I didn’t even get that upset with you when I noticed you had peed your pants on your Thomas pillow. I even laughed to myself wondering how long you’d been sitting there without telling me. That’s very unusual for you not to say anything after an accident, so I figured it mustn’t have been very long. I put you in the tub to get clean then wrapped you in a towel. We nursed in the rocking chair for a long time until your eyes started getting droopy. I got out your Batman pajamas and a diaper. We nursed some more until you were relaxed enough for me to get you into your PJs and diaper. Then we nursed in the rocking chair some more. You even fell asleep that way, which we haven’t done in months and months and months. In fact, you’ve only fell asleep while being rocked (by me, at night) a handful of times in your life. You didn’t even wake up when I carried you to bed and snuck away.
I love you so much. I love how at your young age you are able to teach me about patience, focus, and what really matters. I love it when you grab my face with both hands and turn it to look you in the eyes. I love it when you pat my hand repeatedly and yell, “hey mom.” When I first got home, I was trying to fix the sheets on the bed. But you took over, “shoved” me back and said, “go over there, I got it.” Sometimes you’ll ask me to stop what I’m doing so you can nurse and then run off into your room by yourself and play with trains for ten full minutes while I finish up the dishes.
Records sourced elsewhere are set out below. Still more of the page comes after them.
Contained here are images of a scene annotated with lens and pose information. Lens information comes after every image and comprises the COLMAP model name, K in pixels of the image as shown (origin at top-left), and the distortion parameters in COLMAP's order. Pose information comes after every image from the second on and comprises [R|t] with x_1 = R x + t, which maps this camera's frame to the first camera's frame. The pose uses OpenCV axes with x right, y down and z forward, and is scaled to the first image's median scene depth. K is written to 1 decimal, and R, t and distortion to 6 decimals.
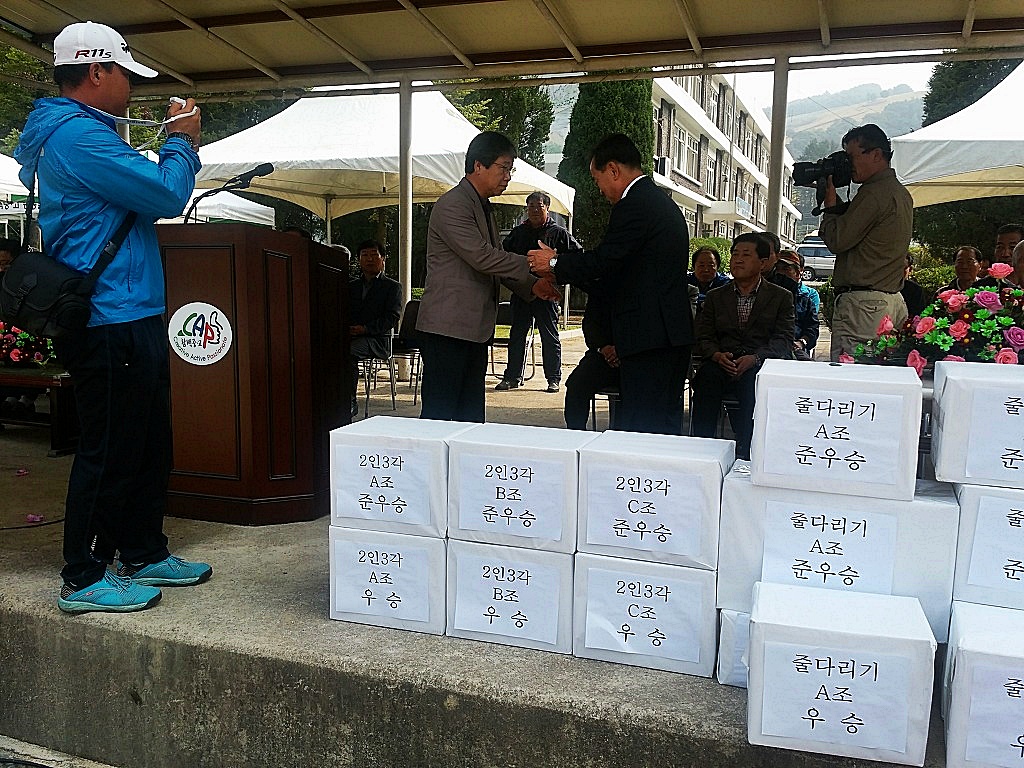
lens RADIAL K [[943.8, 0, 525.2], [0, 943.8, 383.1], [0, 0, 1]] dist [0.144549, -0.362257]
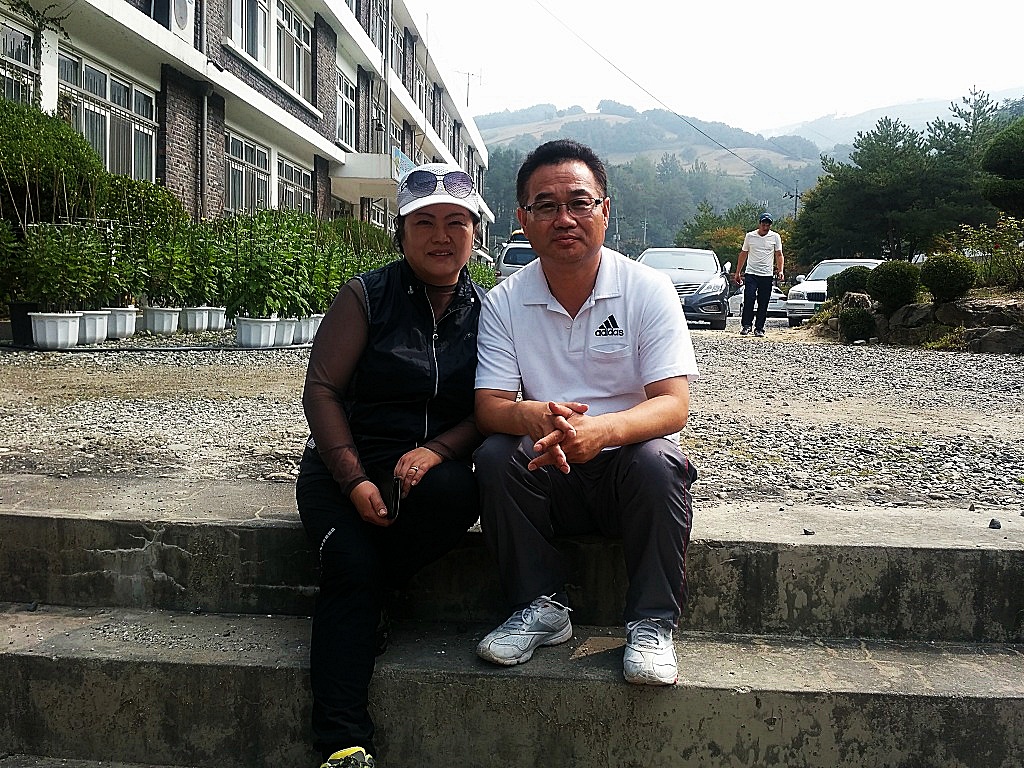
lens RADIAL K [[943.8, 0, 525.2], [0, 943.8, 383.1], [0, 0, 1]] dist [0.144549, -0.362257]
pose [[0.949677, -0.024241, 0.312293, 0.127284], [0.027423, 0.999607, -0.005799, -0.062980], [-0.312030, 0.014071, 0.949968, 0.495693]]
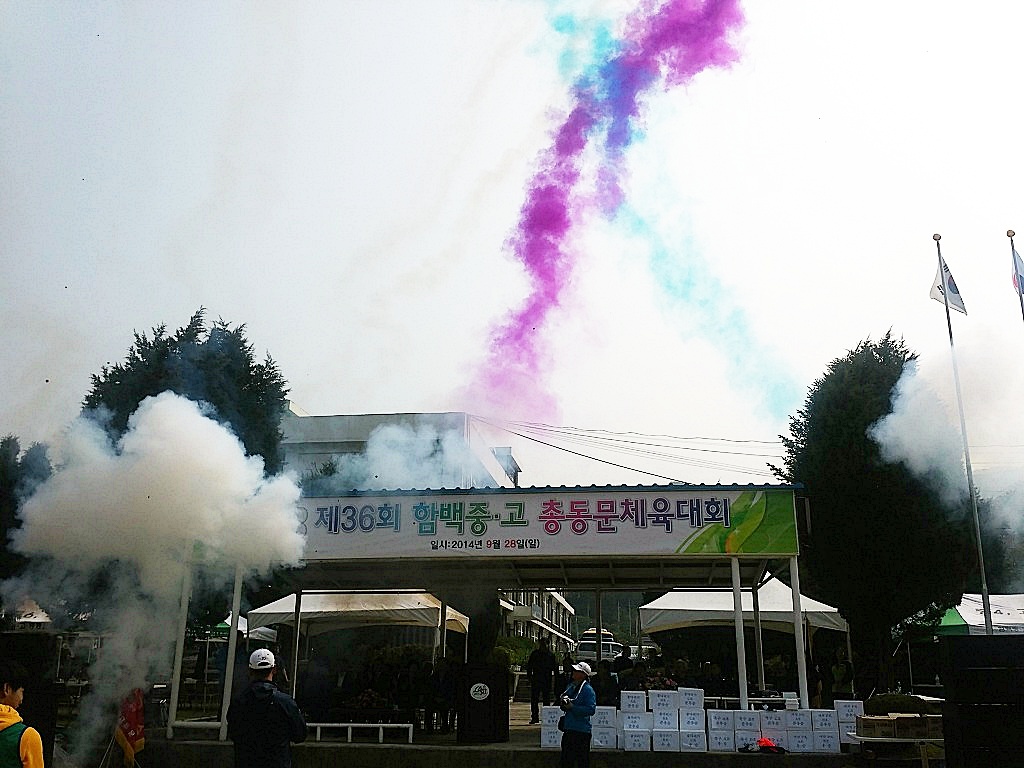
lens RADIAL K [[943.8, 0, 525.2], [0, 943.8, 383.1], [0, 0, 1]] dist [0.144549, -0.362257]
pose [[0.972640, 0.054740, 0.225778, -0.094685], [0.037657, 0.921844, -0.385726, 0.025787], [-0.229247, 0.383675, 0.894561, -0.261988]]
I love you sitting on the kitchen counter, wanting to be involved in every aspect of making smoothies, cutting produce, tasting sauces, shaking the spices (even just wanting to smell the ones we don’t need at the moment), getting things out of the fridge, throwing wrappers away, heating things up in the microwave, wiping off the counters, holding the lid on the Vitamix while it blends (even though that’s not really necessary), banging on wooden spoons and metal bowls to make a drum set, pulling off all the magnets and looking at the pictures on the fridge you’ve seen a million times.
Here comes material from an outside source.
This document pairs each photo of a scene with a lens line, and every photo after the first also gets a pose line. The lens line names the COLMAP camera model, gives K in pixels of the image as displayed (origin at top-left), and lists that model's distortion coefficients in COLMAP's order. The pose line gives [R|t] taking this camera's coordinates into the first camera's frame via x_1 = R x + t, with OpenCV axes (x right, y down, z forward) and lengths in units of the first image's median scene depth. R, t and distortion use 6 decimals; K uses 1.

You are so incredibly verbal these days. You tell big long stories with excitement. You know how to whisper but quickly forget while daddy is sleeping in the mornings - and all night long for that matter.
You love to “rember” things from yesterday, last week, last month. Last week, you weren’t falling asleep right away. We had all the lights off, even the fishy light, and we lied in bed talking about Hawai’i for ten or 15 minutes. We remembered every detail and experience we could: the condo, the bus rides, the luau, the dancers, the hot blacktop in the parking lot, Maxine, the green crab sand toy, the restaurant, the whales, the bar where you did pull-ups, the balcony, the beach, the ocean, the beach where you were naked, the beach where you and daddy jumped on waves, the pool, daddy splashing you, the boat with the trampolines (catamaran), the plane rides, the kids on the plane, the suitcases, chasing Taube (pigeons), building sand castles, burying your feet in the sand, the drums, the fire, the pig on a spit, sunscreen/sun hat, Crocs stay outside, all the stairs, new house, hiking backpack, coconut checkers, etc.